«La conquête du pouvoir» de Marine Le Pen

C’est long, une campagne. Parfois, cela peut même être trop long. Celle de Marine Le Pen commence le 16 janvier 2011 à Tours, à la minute où elle succède à son père Jean-Marie Le Pen pour devenir présidente du Front national, au terme d’une campagne interne, qu’elle aura menée sur le thème de la « dédiabolisation » de son mouvement et qui la voit remporter la victoire sur Bruno Gollnisch, ancien dauphin du président fondateur. Ce jour-là, Marine Le Pen assume d’avoir pour objectif « la conquête du pouvoir ».

Le discours qu’elle prononce devant les militants du Front national est d’un genre nouveau dans le parti d’extrême-droite. Les traditionnelles références à l’immigration et à ses dangers supposés y sont, avec notamment le thème des prières des musulmans dans les rues, mais il n’y a pas que ça. Marine Le Pen se démarque aussi de son père en donnant une tonalité plus sociale à ses paroles. Elle insiste sur la place de l’Etat. Elle évoque même Jaurès ou le général De Gaulle, qui ne comptent pas parmi les références traditionnelles de son courant de pensée.

Dédiabolisation, crédibilisation

Dans un premier temps, ce discours, autant que l’attrait de la nouveauté semblent fonctionner. Marine Le Pen grimpe dans les sondages. Au printemps, plus d’un an avant l’échéance, une étude la donne même en tête des intentions de vote au premier tour. Mais la nouvelle patronne du Front national sait que cela ne sera pas suffisant et elle se lance alors dans une autre entreprise. A la dédiabolisation succède la crédibilisation.
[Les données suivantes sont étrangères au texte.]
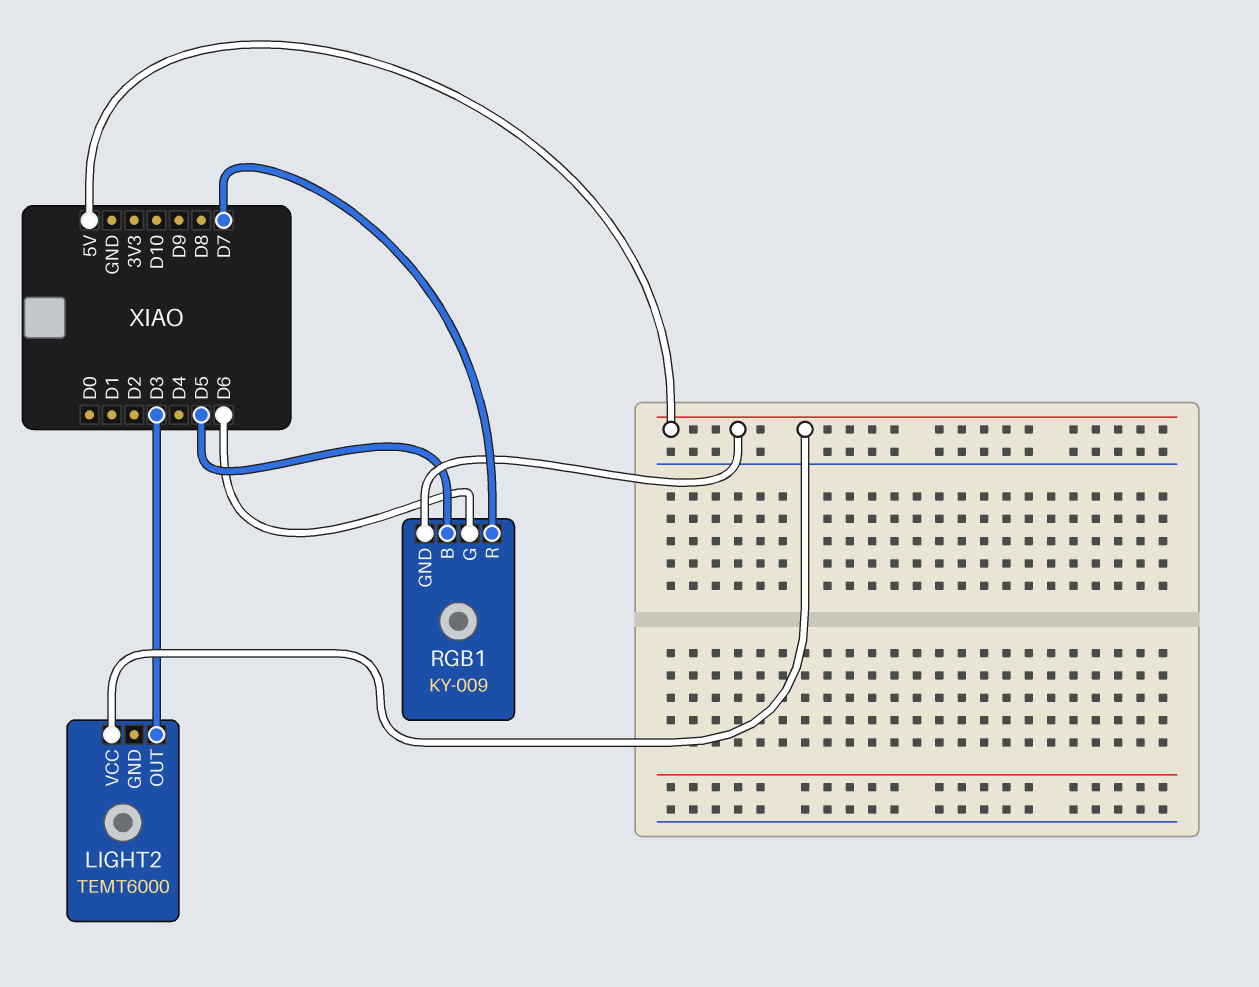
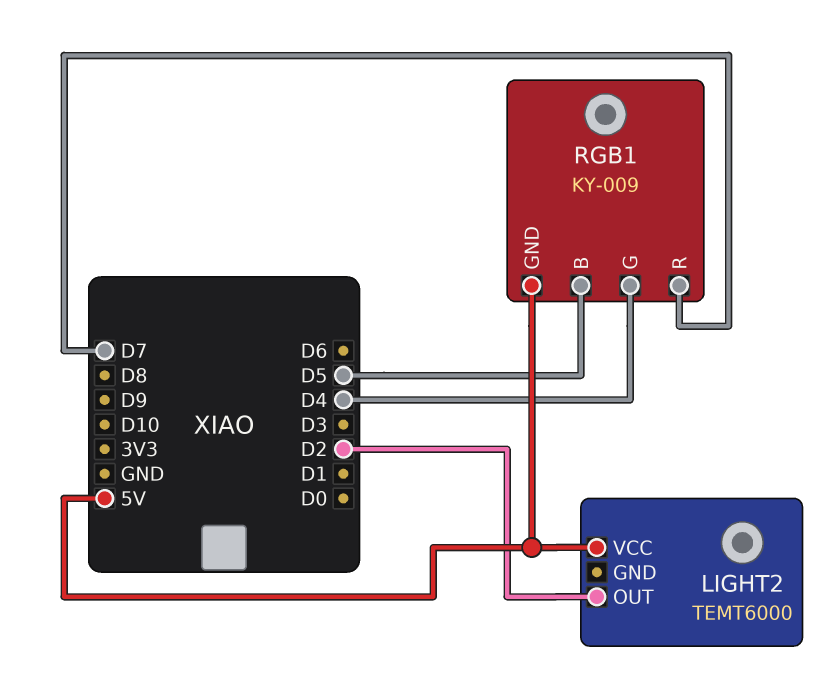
LIGHT2 pin OUT: D3 -> D2
RGB1 pin G: D6 -> D4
Marine Le Pen veut montrer que le Front national est capable de diriger la France, ce que Jean-Marie Le Pen n’avait jamais envisagé sérieusement. Elle donne une série de conférences de presse sur les sujets économiques, prônant le protectionnisme aux frontières, la sortie de l’euro et des institutions européennes, insistant aussi sur le coût de l’immigration. Le point culminant est atteint pendant l’été alors que la crise grecque menace la stabilité de la monnaie européenne. Comme Nicolas Sarkozy, qui lui est en fonction, Marine Le Pen interrompt ses vacances pour proposer ses solutions.

« Revenir aux fondamentaux »

Entre temps, elle est rentrée dans le rang dans les sondages, plafonnant à 18%, bien au dessus cependant de tous les scores jamais prêtés à son père dans le même type d’enquête, et suffisamment pour rester en embuscade pour l’accession au second tour. Il est vrai qu’à ce moment-là, il est difficile d’exister face à la campagne pour les primaire socialistes et aux signes de Nicolas Sarkozy en faveur d’une candidature à un deuxième mandat.

A l’automne, elle présente son projet, creusant toujours le sillon social, et son équipe dans laquelle on trouve d’anciens chevènementistes, dont – et c’est une nouveauté devant laquelle Jean-Marie Le Pen ne cache pas son scepticisme – un énarque, Florian Philippot. Mais les sondages continuent à plafonner. Bien qu’elle s’en défende vigoureusement, Marine Le Pen va alors « revenir aux fondamentaux » et recentrer son discours sur les thèmes les plus appréciés par son public, en parlant de plus en plus d’immigration. A Perpignan fin janvier, elle salue les harkis et les pieds noirs et annonce qu’elle veut réserver les prestations sociales aux nationaux Français. A Strasbourg mi-février, elle assume de se présenter comme la candidate anti-immigration, source de l’insécurité, du chômage et de la baisse du niveau de vie.

L’actualité va servir ces thèmes avec les fusillades de Toulouse et Montauban. Marine Le Pen tente alors de reprendre la main en expliquant que Mohamed Merah n’aurait jamais été français si le Front national avait été au pouvoir et en faisant le lien entre immigration, délinquance et terrorisme. Le discours se radicalise encore, d’autant que Nicolas Sarkozy est entré en campagne avec un discours très à droite, ne cachant pas son objectif de siphonner les voix du Front national, comme en 2007. Dans les sondages, le président sortant remonte à mesure que Marine Le Pen baisse. Cela ne l’empêche pas d’annoncer une surprise à la mesure de celle du 21 avril 2002, quand son père s’était hissé au second tour de l’élection présidentielle.